The Sikeston Herald, Sikeston, Missouri, September 29, 1949

Potosi –
Jack Oral Irwin, 28 year old miner of this place, was killed last Friday when the walls of an abandoned lead mine two miles east of here caved in on him while he was digging in the mine.

Sedalia Democrat, Sedalia, Missouri, October 23, 1949

Potosi, MO – Oct 22
Bernard Coleman, 25 year old garage mechanic, was held in jail here following his admission to Washington county officers that he knocked his wife out and left her body on a highway last Saturday night. The woman, Mrs. Della Coleman, 24, died at Ironton hospital early Friday. Sheriff Thomas B. Allen of Potosi said a murder warrant against Coleman would be obtained tomorrow. Sheriff Allen said Coleman was under suspicion from the time his wife's body was found on state highway 21, about 10 miles north of Potosi.

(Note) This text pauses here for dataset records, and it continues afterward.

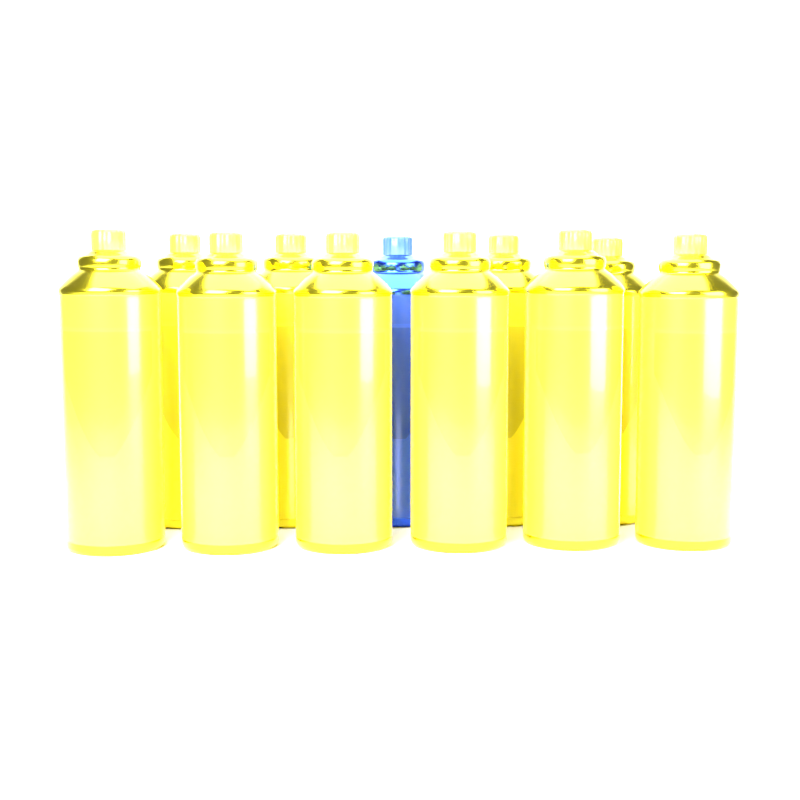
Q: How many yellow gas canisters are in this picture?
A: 10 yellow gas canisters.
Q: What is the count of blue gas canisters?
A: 1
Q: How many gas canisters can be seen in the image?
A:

He was not arrested until today, the sheriff said, because there was some chance Mrs. Coleman might regain consciousness and tell what happened.

Mrs. Coleman died of a fractured skull, suffered, Sheriff Allen said, when Coleman struck her with his fists and threw her out of his car. The slugging followed a quarrel, the sheriff said. Coleman first told officers he had left his wife in a tavern about a mile away from where the body was found. The Colemans had been separated for about 10 days prior to Saturday night and she had been living with her mother near Old Mines, Missouri. A four year old son of the couple has been staying with Mrs. Coleman's mother.